▸ Directive: Look below for the line holding "assign aluOp = instruction[6:2];" and the line holding "assign immediate[23] = instruction[16];". Repeat those two and everything between, exactly.

▸ Entries supplied:
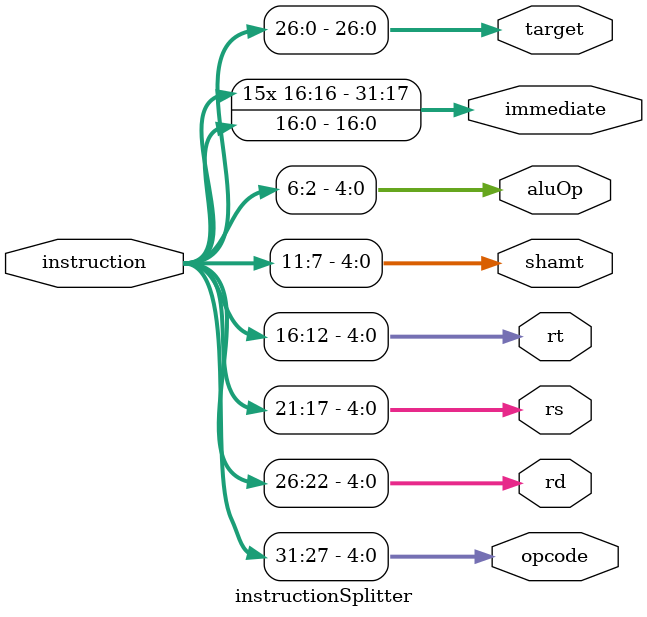
<source format=v>
module instructionSplitter(instruction, opcode, rd, rs, rt, shamt, aluOp, immediate, target);

    input[31:0] instruction;
    output[4:0] opcode, rd, rs, rt, shamt, aluOp;
    output [31:0] immediate;
    output [26:0] target;

    assign opcode = instruction[31:27];
    assign rd = instruction[26:22];
    assign rs = instruction[21:17];
    assign rt = instruction[16:12];
    assign shamt = instruction[11:7];
    assign aluOp = instruction[6:2];
    assign target = instruction[26:0];

    assign immediate[31] = instruction[16];
    assign immediate[30] = instruction[16];
    assign immediate[29] = instruction[16];
    assign immediate[28] = instruction[16];
    assign immediate[27] = instruction[16];
    assign immediate[26] = instruction[16];
    assign immediate[25] = instruction[16];
    assign immediate[24] = instruction[16];
    assign immediate[23] = instruction[16];
    assign immediate[22] = instruction[16];
    assign immediate[21] = instruction[16];
    assign immediate[20] = instruction[16];
    assign immediate[19] = instruction[16];
    assign immediate[18] = instruction[16];
    assign immediate[17] = instruction[16];
    assign immediate[16:0] = instruction[16:0];

endmodule
</source>
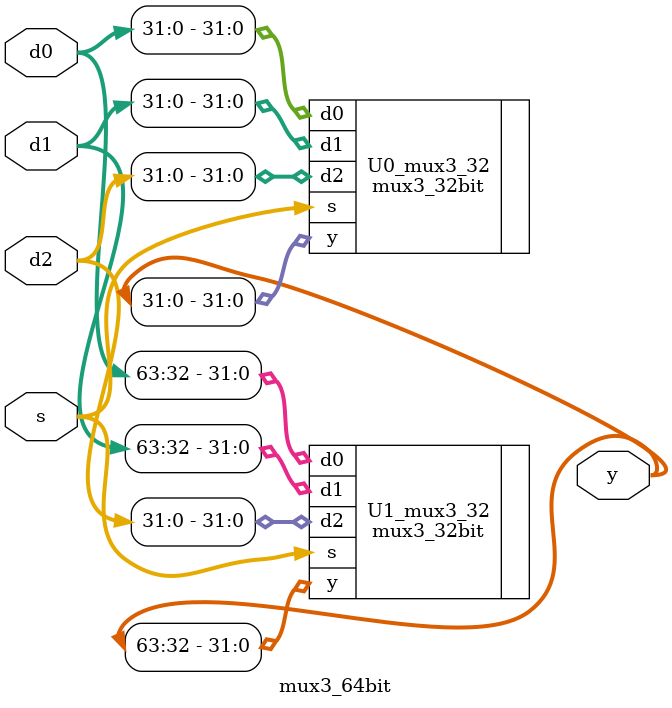
<source format=v>
module mux3_64bit(d0, d1, d2, s, y);
	input [63:0] d0, d1, d2;
	input [1:0] s;
	output [63:0] y;
	
	// instance 3 to 1 mux
	mux3_32bit U0_mux3_32(.d0(d0[31:0]), .d1(d1[31:0]), .d2(d2[31:0]), .s(s), .y(y[31:0]));
	mux3_32bit U1_mux3_32(.d0(d0[63:32]), .d1(d1[63:32]), .d2(d2[31:0]), .s(s), .y(y[63:32]));
	
endmodule

</source>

▸ Solution to the problem:
    assign aluOp = instruction[6:2];
    assign target = instruction[26:0];

    assign immediate[31] = instruction[16];
    assign immediate[30] = instruction[16];
    assign immediate[29] = instruction[16];
    assign immediate[28] = instruction[16];
    assign immediate[27] = instruction[16];
    assign immediate[26] = instruction[16];
    assign immediate[25] = instruction[16];
    assign immediate[24] = instruction[16];
    assign immediate[23] = instruction[16];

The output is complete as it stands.